Плод разумности меня дожидался – высоко на стволе, растущем прямо за редко используемыми западными воротами близ моего кабинета. Чтобы его сорвать, мне пришлось залезть на стену и сильно наклониться. Если бы Стивленд мне про него
Я обычно съедаю два плода бамбука: один – рано утром, а второй ближе к вечеру. Если есть больше – я становлюсь легкомысленной, если меньше – то заторможенной. У меня оставались сомнения, но я съела синий плод и немного выждала. Он оказался чуть горьковатым, но в основном безвкусным. До вечера ничего не происходило.
На заходе Света мы с мужем пошли в Дом Собраний на посмертную выставку работ Гарри. По дороге туда город казался мне интереснее, четче. Я обратила внимание на дорожки, протоптанные снующими между домами фиппокотами, и низко расположенные смазанные отпечатки ладоней на дверях тех домов, где жили дети. Над головами у нас ветки бамбука были расположены так, чтобы захватывать максимальное количество солнечного света, а длина их листьев-мутовок постепенно уменьшалась, образуя эффективные конусы. Наверное, Джерси смогла бы составить уравнение.
Когда мы пришли, я стала замечать нечто новое в отношении людей – кто обращает внимание на кого или на что: на детей, угощение или сами экспонаты. Люди расположились закономерно, словно группировки в стае мотыльков: клики, возрастные группы, рабочие команды… некоторые враждебно настроены друг против друга… И когда я вошла, все посмотрели на меня, словно мне известно все, что им хотелось бы скрыть. А хорошо было бы!
Сейчас в Дом Собраний кроме главного здания входят еще два поменьше, и их соединяют широкие арочные переходы. Роза продуманно распределила произведения Гарри на столах перед эркерами, где освещение было самым хорошим.

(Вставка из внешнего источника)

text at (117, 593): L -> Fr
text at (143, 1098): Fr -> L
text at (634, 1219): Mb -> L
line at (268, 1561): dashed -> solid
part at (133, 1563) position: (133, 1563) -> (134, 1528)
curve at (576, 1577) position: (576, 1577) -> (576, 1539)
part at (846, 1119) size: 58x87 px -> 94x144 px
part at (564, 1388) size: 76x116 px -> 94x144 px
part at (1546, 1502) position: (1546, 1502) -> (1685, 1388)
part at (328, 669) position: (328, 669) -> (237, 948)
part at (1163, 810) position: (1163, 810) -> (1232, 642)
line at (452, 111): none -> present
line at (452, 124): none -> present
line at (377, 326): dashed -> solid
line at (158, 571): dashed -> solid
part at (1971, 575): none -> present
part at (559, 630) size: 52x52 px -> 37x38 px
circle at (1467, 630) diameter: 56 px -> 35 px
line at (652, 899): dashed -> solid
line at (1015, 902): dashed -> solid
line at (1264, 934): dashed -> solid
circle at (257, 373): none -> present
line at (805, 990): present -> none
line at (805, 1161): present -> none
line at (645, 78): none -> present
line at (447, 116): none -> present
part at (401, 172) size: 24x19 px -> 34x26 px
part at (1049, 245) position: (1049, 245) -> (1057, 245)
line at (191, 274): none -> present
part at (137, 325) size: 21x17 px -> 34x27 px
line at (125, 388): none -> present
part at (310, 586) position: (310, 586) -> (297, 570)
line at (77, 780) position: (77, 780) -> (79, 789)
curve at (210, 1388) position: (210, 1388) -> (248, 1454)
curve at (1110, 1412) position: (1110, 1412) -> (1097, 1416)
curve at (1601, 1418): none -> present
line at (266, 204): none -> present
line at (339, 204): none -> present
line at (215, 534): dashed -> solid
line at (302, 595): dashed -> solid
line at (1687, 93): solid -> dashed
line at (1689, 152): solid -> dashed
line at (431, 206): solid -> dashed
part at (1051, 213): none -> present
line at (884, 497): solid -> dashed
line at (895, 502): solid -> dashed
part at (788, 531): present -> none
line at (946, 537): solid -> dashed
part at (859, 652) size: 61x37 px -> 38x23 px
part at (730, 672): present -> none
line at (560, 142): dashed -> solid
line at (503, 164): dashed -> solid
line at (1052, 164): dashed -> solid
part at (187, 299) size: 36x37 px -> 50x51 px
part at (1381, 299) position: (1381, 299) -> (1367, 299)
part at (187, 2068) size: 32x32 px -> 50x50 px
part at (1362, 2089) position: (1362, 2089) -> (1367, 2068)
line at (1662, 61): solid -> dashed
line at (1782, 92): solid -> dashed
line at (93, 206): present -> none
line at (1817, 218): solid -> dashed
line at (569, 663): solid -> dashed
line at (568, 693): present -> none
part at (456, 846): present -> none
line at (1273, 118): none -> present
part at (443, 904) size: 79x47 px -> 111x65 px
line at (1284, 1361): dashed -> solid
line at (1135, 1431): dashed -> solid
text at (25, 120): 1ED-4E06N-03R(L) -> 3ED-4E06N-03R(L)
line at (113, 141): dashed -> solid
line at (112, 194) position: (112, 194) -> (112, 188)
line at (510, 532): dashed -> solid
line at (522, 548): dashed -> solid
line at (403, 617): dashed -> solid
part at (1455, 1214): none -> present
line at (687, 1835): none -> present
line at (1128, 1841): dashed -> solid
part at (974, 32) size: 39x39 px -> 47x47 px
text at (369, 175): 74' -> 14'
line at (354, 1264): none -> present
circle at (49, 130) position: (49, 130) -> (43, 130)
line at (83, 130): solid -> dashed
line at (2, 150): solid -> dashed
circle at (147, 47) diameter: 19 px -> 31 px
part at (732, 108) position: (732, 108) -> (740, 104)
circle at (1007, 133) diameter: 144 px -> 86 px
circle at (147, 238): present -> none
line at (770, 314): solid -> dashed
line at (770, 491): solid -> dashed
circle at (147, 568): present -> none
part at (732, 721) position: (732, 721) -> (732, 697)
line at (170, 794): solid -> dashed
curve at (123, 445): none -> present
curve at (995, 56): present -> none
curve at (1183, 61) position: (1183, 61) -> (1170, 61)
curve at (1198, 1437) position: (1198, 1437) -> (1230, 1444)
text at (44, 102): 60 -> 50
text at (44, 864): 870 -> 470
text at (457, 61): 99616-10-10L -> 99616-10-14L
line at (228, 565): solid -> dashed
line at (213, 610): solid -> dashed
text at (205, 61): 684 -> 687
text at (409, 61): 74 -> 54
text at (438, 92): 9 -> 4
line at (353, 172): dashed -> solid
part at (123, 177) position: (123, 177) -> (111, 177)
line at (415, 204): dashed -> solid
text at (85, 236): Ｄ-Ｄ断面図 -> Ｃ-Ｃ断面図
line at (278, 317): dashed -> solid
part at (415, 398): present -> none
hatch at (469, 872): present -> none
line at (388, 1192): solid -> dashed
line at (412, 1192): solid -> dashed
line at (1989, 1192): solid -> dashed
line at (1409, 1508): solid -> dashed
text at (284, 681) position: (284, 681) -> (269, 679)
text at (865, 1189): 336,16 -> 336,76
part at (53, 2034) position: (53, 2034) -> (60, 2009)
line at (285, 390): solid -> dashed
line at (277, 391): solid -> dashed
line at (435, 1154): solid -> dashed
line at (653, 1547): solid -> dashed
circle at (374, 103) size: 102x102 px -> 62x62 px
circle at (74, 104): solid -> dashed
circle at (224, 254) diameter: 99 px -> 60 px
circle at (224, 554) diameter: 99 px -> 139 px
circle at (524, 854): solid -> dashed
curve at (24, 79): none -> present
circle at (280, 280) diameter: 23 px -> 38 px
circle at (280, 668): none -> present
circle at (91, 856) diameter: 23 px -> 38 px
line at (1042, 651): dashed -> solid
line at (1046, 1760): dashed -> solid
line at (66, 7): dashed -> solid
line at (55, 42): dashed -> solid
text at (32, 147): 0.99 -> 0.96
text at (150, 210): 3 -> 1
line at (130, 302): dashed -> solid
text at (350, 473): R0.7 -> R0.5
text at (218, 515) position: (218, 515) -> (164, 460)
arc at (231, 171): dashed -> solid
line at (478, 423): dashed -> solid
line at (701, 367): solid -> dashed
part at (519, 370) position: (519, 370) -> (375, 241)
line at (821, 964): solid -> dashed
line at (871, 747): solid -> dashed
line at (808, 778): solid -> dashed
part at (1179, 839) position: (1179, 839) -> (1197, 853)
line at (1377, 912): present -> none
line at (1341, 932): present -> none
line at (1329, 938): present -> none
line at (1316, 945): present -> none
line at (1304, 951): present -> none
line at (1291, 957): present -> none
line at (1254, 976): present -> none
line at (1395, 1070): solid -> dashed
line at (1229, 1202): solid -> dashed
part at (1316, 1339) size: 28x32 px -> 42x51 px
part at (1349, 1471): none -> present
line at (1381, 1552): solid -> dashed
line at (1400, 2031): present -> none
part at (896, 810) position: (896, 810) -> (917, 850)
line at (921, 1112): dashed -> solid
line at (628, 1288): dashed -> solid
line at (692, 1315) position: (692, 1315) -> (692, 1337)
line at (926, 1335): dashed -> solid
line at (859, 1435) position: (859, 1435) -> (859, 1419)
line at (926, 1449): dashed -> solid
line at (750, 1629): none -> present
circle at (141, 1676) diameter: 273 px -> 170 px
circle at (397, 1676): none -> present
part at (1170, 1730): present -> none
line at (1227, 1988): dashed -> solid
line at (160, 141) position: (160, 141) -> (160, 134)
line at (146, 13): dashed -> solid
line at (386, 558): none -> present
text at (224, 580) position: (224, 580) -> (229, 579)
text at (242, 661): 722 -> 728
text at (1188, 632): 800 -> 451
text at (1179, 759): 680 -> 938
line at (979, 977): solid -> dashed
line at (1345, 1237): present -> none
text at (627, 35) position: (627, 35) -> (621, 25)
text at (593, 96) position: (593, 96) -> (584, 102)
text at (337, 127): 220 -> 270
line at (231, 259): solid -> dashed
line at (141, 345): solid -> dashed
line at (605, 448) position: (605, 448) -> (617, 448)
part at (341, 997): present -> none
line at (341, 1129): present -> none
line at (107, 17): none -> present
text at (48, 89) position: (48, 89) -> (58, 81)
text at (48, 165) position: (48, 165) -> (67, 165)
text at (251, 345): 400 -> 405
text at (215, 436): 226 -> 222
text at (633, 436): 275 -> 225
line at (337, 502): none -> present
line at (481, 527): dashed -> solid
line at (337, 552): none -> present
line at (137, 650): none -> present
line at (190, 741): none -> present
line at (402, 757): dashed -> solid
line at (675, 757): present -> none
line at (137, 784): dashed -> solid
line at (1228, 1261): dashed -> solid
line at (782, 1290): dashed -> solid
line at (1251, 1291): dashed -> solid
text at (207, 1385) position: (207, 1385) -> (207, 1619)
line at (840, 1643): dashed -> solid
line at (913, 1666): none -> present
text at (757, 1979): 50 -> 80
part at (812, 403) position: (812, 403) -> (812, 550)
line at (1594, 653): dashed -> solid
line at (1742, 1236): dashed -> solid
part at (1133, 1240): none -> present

В главном зале она собрала предметы обихода.
Я притворилась, будто рассматриваю его работы, надеясь тем самым замаскировать попытку подслушать разговоры, но на самом деле, несмотря на все планы, я действительно смотрела – и видела то, чего никогда раньше не замечала. Шерсть у резного кота напоминала текстуру камней и кирпичей дома. На квадратной керамической шкатулке с глазурью танцевали стекловары и миряне – и я поняла, что узор, идущий по краю, – это их кружащие шаги. Я даже танец опознала. При виде резной крышки ночного горшка я засмеялась в голос, вот только никто не был настроен на смех, так что все выглядели недовольными.
– Присмотритесь к узору, – объяснила я. На первый взгляд это было похоже на сложное сочетание линий в мозаике стекловаров, однако небольшие различия в высоте определенных участков узора составляли небольшое низенькое растение. – Это же растение-кака! – добавила я. – Спрятанное. – Любопытствующие посмотрели – и впервые тоже это увидели, и кое-кто посмеялся. Я указала на другие предметы: – Вальс-квадрат. Домовый кот.
Постепенно улыбок стало больше.
– Гарри был хорошим человеком, – громко сказала я, поняв, что если продолжу говорить, то смогу продвинуть свое расследование. – Мне его будет не хватать. Мне будет не хватать его искусства. – Я указала на белый кубок. – Как мне жаль, что я ничем ему не помогла. Жаль, что я не знала.